> _ASSIGNED TASK_: Your job with the data below is to output exactly the lines from the one holding "middle mcp: (66, 500)" down to the one holding "pinky tip: (554, 457)", both included, and no others.

(Images with localized body landmarks)
________________

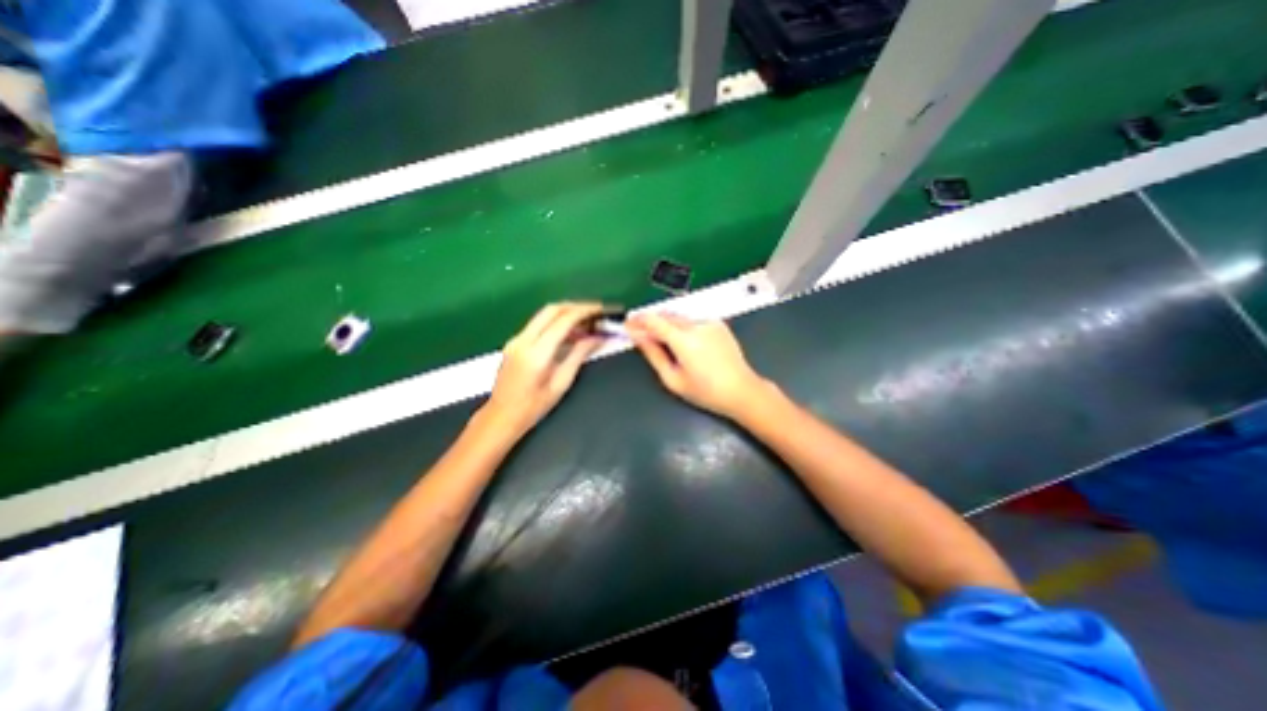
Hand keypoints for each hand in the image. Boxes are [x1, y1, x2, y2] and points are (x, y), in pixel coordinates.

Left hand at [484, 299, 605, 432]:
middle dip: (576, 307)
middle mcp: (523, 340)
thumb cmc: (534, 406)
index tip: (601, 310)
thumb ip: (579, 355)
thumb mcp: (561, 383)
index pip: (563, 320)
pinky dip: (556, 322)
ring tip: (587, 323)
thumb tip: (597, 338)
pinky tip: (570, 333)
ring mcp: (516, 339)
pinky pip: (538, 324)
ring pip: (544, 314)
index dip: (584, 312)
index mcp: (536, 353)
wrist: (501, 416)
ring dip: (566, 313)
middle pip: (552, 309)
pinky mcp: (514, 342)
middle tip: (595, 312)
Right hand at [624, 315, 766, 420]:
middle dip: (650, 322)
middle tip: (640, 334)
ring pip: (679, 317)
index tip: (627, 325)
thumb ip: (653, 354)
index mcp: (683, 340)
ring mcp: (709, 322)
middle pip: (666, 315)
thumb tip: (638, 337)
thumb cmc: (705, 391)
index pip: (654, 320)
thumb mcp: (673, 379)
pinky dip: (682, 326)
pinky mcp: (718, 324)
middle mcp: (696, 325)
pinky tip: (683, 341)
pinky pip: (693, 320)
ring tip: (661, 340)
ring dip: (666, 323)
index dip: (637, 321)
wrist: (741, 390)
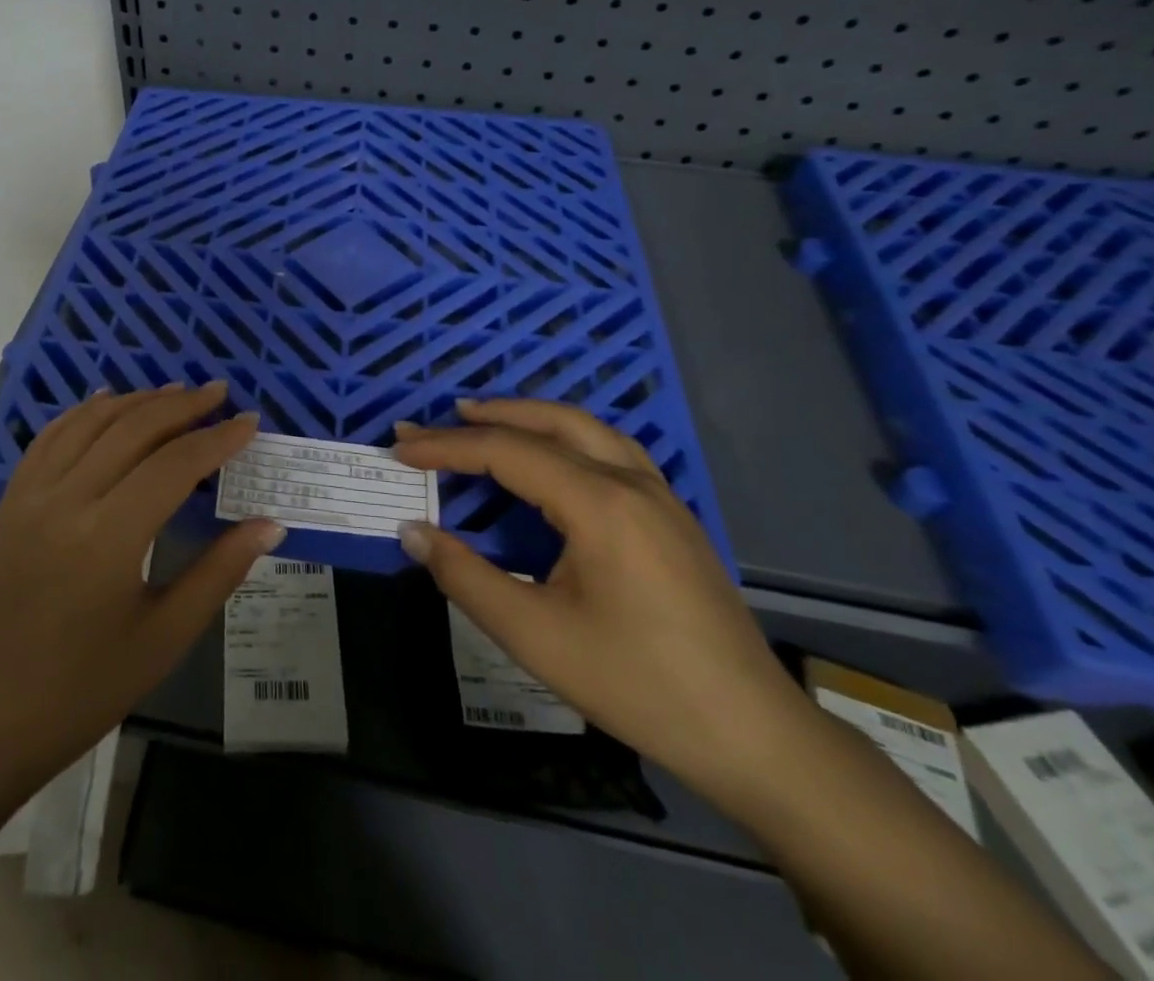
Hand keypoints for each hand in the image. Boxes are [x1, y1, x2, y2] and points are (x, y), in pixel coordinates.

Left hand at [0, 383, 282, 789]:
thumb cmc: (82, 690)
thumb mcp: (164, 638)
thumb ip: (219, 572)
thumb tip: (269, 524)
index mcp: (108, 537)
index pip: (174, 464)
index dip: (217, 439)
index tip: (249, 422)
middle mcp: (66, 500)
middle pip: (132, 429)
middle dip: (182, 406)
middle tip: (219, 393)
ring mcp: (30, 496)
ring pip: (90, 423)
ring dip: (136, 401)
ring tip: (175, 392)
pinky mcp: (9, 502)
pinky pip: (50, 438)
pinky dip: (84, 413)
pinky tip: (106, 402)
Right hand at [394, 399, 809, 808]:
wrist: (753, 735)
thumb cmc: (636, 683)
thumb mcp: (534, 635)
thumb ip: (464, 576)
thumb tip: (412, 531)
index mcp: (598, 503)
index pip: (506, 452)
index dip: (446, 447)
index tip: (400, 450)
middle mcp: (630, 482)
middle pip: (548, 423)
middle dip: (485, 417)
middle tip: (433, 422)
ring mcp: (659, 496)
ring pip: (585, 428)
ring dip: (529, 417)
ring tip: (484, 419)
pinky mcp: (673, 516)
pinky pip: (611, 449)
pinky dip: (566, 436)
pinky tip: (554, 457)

________________

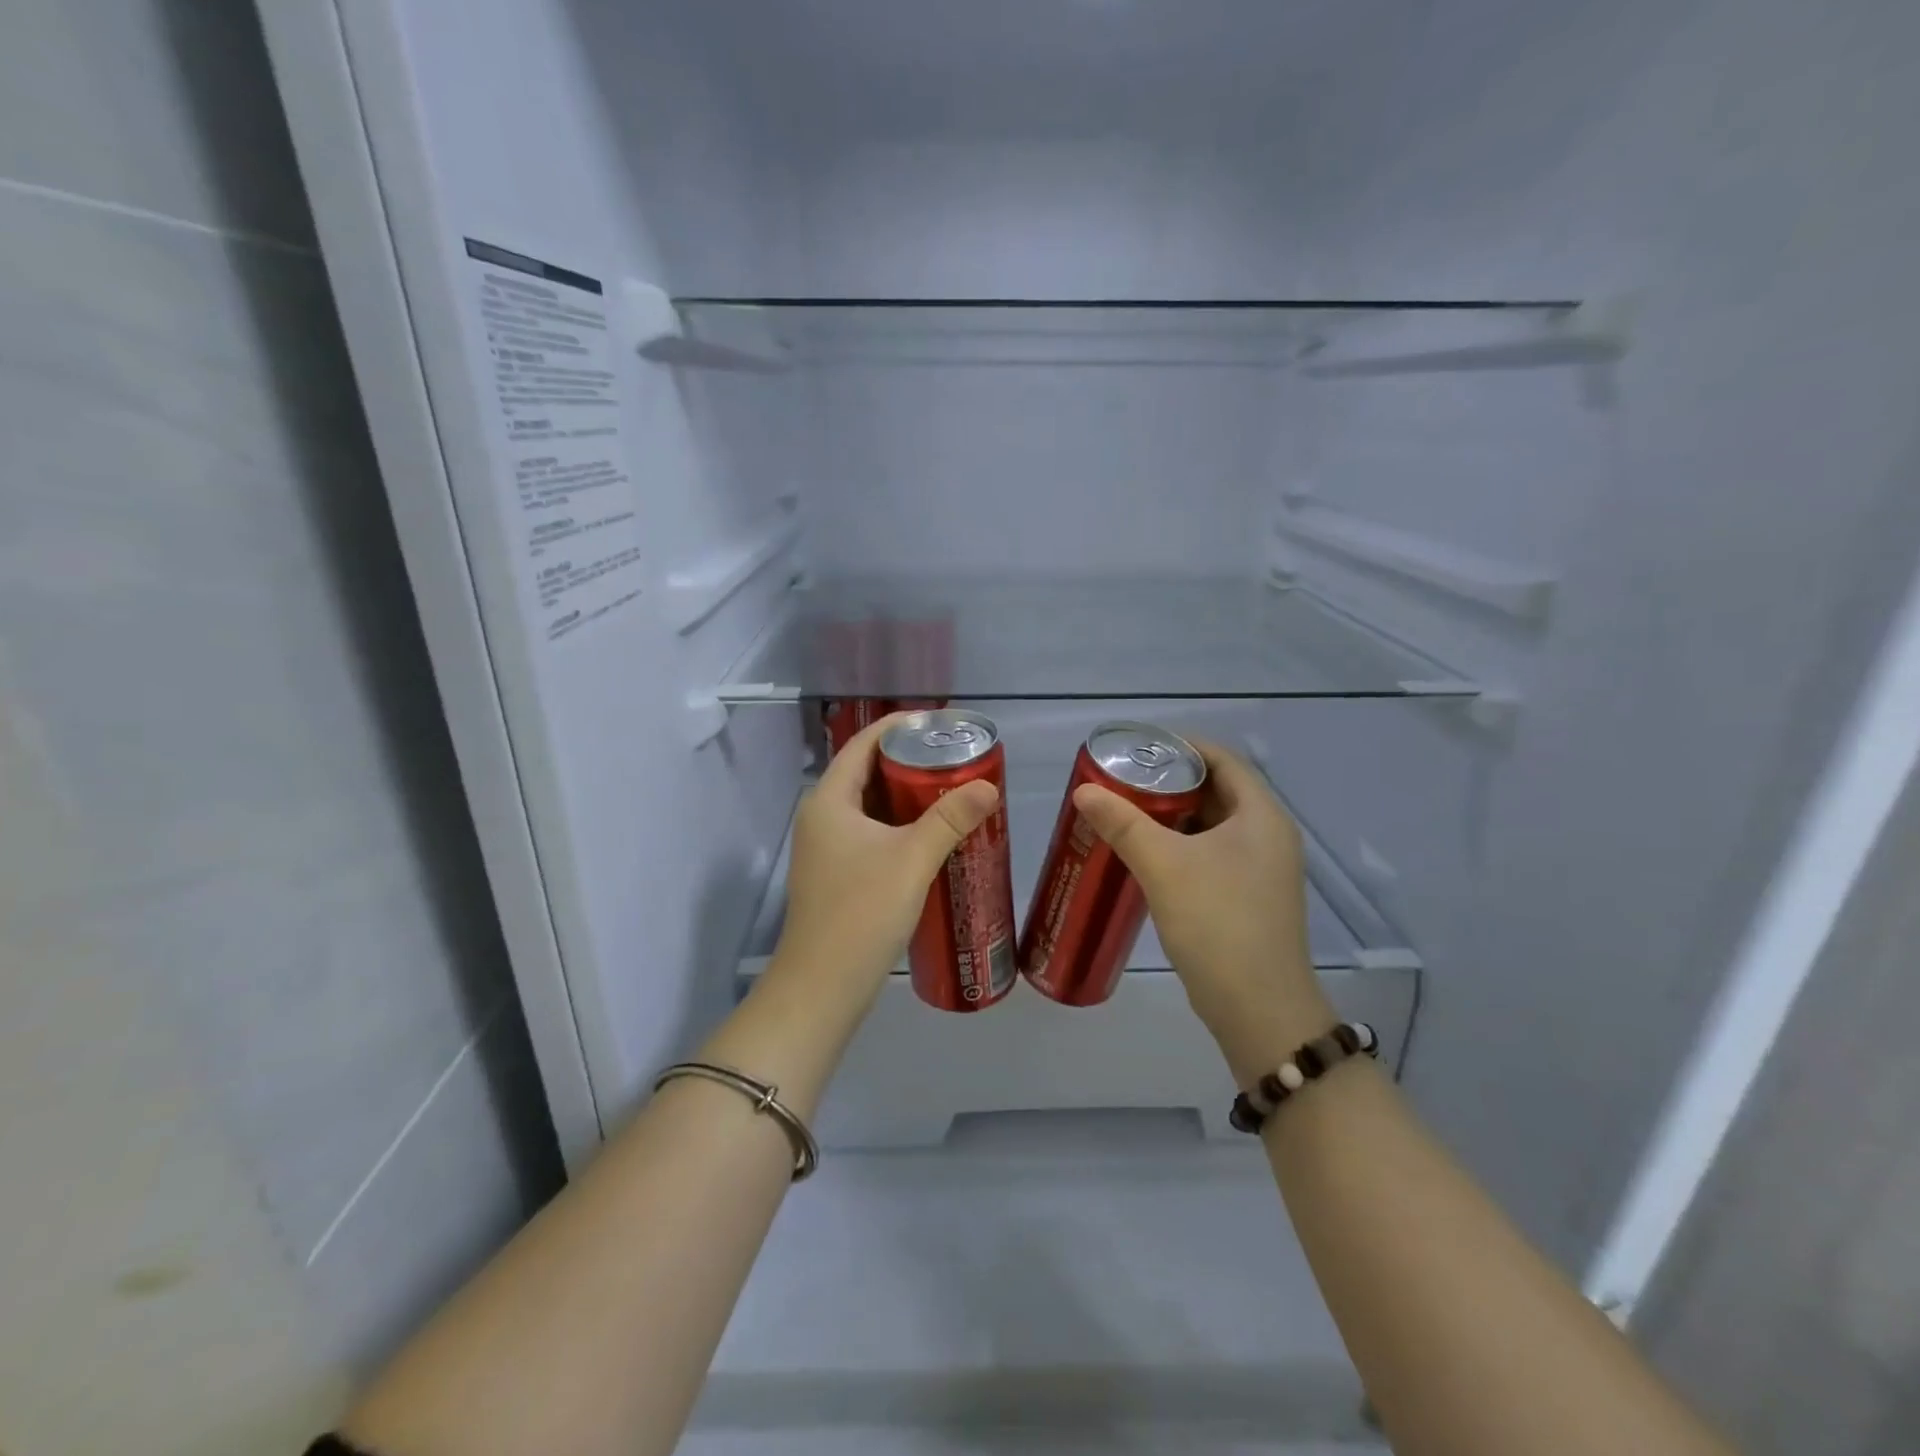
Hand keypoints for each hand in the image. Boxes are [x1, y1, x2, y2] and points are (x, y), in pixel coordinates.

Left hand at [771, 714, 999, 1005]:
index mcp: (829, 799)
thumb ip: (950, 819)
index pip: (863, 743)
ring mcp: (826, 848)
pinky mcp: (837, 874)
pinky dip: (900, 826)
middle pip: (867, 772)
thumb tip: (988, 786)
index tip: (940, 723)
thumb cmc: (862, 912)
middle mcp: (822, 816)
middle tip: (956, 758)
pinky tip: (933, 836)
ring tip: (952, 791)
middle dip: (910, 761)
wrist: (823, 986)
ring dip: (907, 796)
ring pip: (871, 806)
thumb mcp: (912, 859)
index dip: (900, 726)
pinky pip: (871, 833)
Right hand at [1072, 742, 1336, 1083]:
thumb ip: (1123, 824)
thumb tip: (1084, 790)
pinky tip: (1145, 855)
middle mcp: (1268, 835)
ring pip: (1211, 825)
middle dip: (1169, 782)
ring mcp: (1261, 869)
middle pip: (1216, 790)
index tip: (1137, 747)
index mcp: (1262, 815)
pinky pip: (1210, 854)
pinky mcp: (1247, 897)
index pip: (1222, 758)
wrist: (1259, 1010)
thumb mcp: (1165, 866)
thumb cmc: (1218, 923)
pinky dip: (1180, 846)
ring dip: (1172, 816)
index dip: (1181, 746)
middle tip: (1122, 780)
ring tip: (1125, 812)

________________

> _SOLVED EXERCISE_:
middle mcp: (66, 500)
middle pip: (132, 429)
middle dip: (182, 406)
middle tip: (219, 393)
ring mcp: (30, 496)
ring pip: (90, 423)
ring dip: (136, 401)
ring tip: (175, 392)
pinky mcp: (9, 502)
pinky pip: (50, 438)
pinky dip: (84, 413)
pinky tip: (106, 402)
Right hand at [394, 399, 809, 808]:
wrist: (753, 735)
thumb cmc: (636, 683)
thumb mcp: (534, 635)
thumb ip: (464, 576)
thumb tip: (412, 531)
index mcp: (598, 503)
index pip: (506, 452)
index dip: (446, 447)
index tip: (400, 450)
middle mcp: (630, 482)
middle pip: (548, 423)
middle dip: (485, 417)
middle tip: (433, 422)
ring mcp: (659, 496)
ring pip: (585, 428)
ring dip: (529, 417)
ring tip: (484, 419)
pinky mcp: (673, 516)
pinky pip: (611, 449)
pinky dip: (566, 436)
pinky tip: (554, 457)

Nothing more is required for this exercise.